What this task involves :: Give the listing again character for character, but drop the images.

Records for the task ::
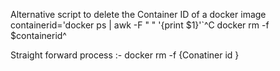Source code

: Alternative script to delete the Container ID of a docker image 
 containerid='docker ps | awk -F " " '{print $1}'`^C
 docker rm -f $containerid^

 Straight forward process :- docker rm -f {Conatiner id }
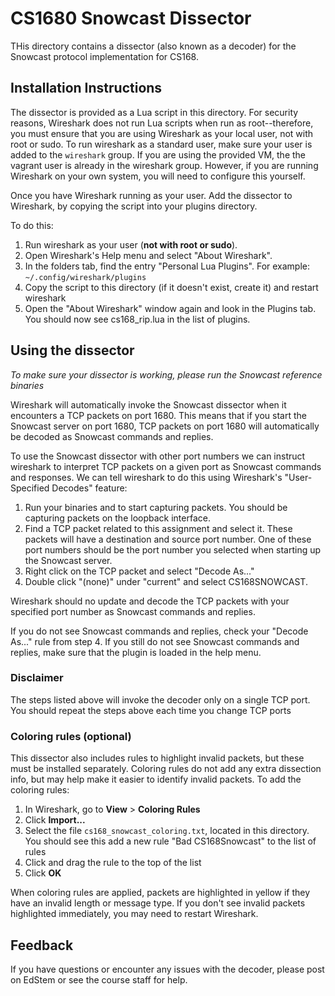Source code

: # CS1680 Snowcast Dissector

THis directory contains a dissector (also known as a decoder) for the Snowcast
protocol implementation for CS168.

## Installation Instructions

The dissector is provided as a Lua script in this directory.  For security
reasons, Wireshark does not run Lua scripts when run as root--therefore, you
must ensure that you are using Wireshark as your local user, not with root or
sudo.  To run wireshark as a standard user, make sure your user is added to the
`wireshark` group.  If you are using the provided VM, the the vagrant user is
already in the wireshark group.  However, if you are running Wireshark on your
own system, you will need to configure this yourself.  

Once you have Wireshark running as your user.  Add the dissector to Wireshark,
by copying the script into your plugins directory.

To do this:

 1. Run wireshark as your user (**not with root or sudo**).  
 2. Open Wireshark's Help menu and select "About Wireshark".
 3. In the folders tab, find the entry "Personal Lua Plugins". For example:
    `~/.config/wireshark/plugins`
 4. Copy the script to this directory (if it doesn't exist, create it) and
    restart wireshark
 5. Open the "About Wireshark" window again and look in the Plugins tab. You
    should now see cs168_rip.lua in the list of plugins.

## Using the dissector

_To make sure your dissector is working, please run the Snowcast reference
binaries_

Wireshark will automatically invoke the Snowcast dissector when it encounters a
TCP packets on port 1680. This means that if you start the Snowcast server on
port 1680, TCP packets on port 1680 will automatically be decoded as Snowcast
commands and replies.

To use the Snowcast dissector with other port numbers we can instruct wireshark
to interpret TCP packets on a given port as Snowcast commands and responses.
We can tell wireshark to do this using Wireshark's "User-Specified Decodes"
feature:

1. Run your binaries and to start capturing packets. You should be capturing
   packets on the loopback interface.
2. Find a TCP packet related to this assignment and select it. These packets
   will have a destination and source port number. One of these port numbers
   should be the port number you selected when starting up the Snowcast server.
3. Right click on the TCP packet and select "Decode As..."
4. Double click "(none)" under "current" and select CS168SNOWCAST.

Wireshark should no update and decode the TCP packets with your specified port
number as Snowcast commands and replies.

If you do not see Snowcast commands and replies, check your "Decode As..." rule
from step 4. If you still do not see Snowcast commands and replies, make sure
that the plugin is loaded in the help menu.

### Disclaimer

The steps listed above will invoke the decoder only on a single TCP port. You
should repeat the steps above each time you change TCP ports

### Coloring rules (optional)

This dissector also includes rules to highlight invalid packets, but
these must be installed separately.  Coloring rules do not add any
extra dissection info, but may help make it easier to identify invalid
packets.  To add the coloring rules:
 1. In Wireshark, go to **View** > **Coloring Rules**
 2. Click **Import...** 
 3. Select the file `cs168_snowcast_coloring.txt`, located in this
    directory.  You should see this add a new rule "Bad CS168Snowcast"
    to the list of rules
 4. Click and drag the rule to the top of the list
 5. Click **OK**
 
When coloring rules are applied, packets are highlighted in yellow if
they have an invalid length or message type.  If you don't see invalid
packets highlighted immediately, you may need to restart Wireshark.

## Feedback

If you have questions or encounter any issues with the decoder, please post on
EdStem or see the course staff for help.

Output of the exercise ::
Source code

: Alternative script to delete the Container ID of a docker image 
 containerid='docker ps | awk -F " " '{print $1}'`^C
 docker rm -f $containerid^

 Straight forward process :- docker rm -f {Conatiner id }
Source code

: # CS1680 Snowcast Dissector

THis directory contains a dissector (also known as a decoder) for the Snowcast
protocol implementation for CS168.

## Installation Instructions

The dissector is provided as a Lua script in this directory.  For security
reasons, Wireshark does not run Lua scripts when run as root--therefore, you
must ensure that you are using Wireshark as your local user, not with root or
sudo.  To run wireshark as a standard user, make sure your user is added to the
`wireshark` group.  If you are using the provided VM, the the vagrant user is
already in the wireshark group.  However, if you are running Wireshark on your
own system, you will need to configure this yourself.  

Once you have Wireshark running as your user.  Add the dissector to Wireshark,
by copying the script into your plugins directory.

To do this:

 1. Run wireshark as your user (**not with root or sudo**).  
 2. Open Wireshark's Help menu and select "About Wireshark".
 3. In the folders tab, find the entry "Personal Lua Plugins". For example:
    `~/.config/wireshark/plugins`
 4. Copy the script to this directory (if it doesn't exist, create it) and
    restart wireshark
 5. Open the "About Wireshark" window again and look in the Plugins tab. You
    should now see cs168_rip.lua in the list of plugins.

## Using the dissector

_To make sure your dissector is working, please run the Snowcast reference
binaries_

Wireshark will automatically invoke the Snowcast dissector when it encounters a
TCP packets on port 1680. This means that if you start the Snowcast server on
port 1680, TCP packets on port 1680 will automatically be decoded as Snowcast
commands and replies.

To use the Snowcast dissector with other port numbers we can instruct wireshark
to interpret TCP packets on a given port as Snowcast commands and responses.
We can tell wireshark to do this using Wireshark's "User-Specified Decodes"
feature:

1. Run your binaries and to start capturing packets. You should be capturing
   packets on the loopback interface.
2. Find a TCP packet related to this assignment and select it. These packets
   will have a destination and source port number. One of these port numbers
   should be the port number you selected when starting up the Snowcast server.
3. Right click on the TCP packet and select "Decode As..."
4. Double click "(none)" under "current" and select CS168SNOWCAST.

Wireshark should no update and decode the TCP packets with your specified port
number as Snowcast commands and replies.

If you do not see Snowcast commands and replies, check your "Decode As..." rule
from step 4. If you still do not see Snowcast commands and replies, make sure
that the plugin is loaded in the help menu.

### Disclaimer

The steps listed above will invoke the decoder only on a single TCP port. You
should repeat the steps above each time you change TCP ports

### Coloring rules (optional)

This dissector also includes rules to highlight invalid packets, but
these must be installed separately.  Coloring rules do not add any
extra dissection info, but may help make it easier to identify invalid
packets.  To add the coloring rules:
 1. In Wireshark, go to **View** > **Coloring Rules**
 2. Click **Import...** 
 3. Select the file `cs168_snowcast_coloring.txt`, located in this
    directory.  You should see this add a new rule "Bad CS168Snowcast"
    to the list of rules
 4. Click and drag the rule to the top of the list
 5. Click **OK**
 
When coloring rules are applied, packets are highlighted in yellow if
they have an invalid length or message type.  If you don't see invalid
packets highlighted immediately, you may need to restart Wireshark.

## Feedback

If you have questions or encounter any issues with the decoder, please post on
EdStem or see the course staff for help.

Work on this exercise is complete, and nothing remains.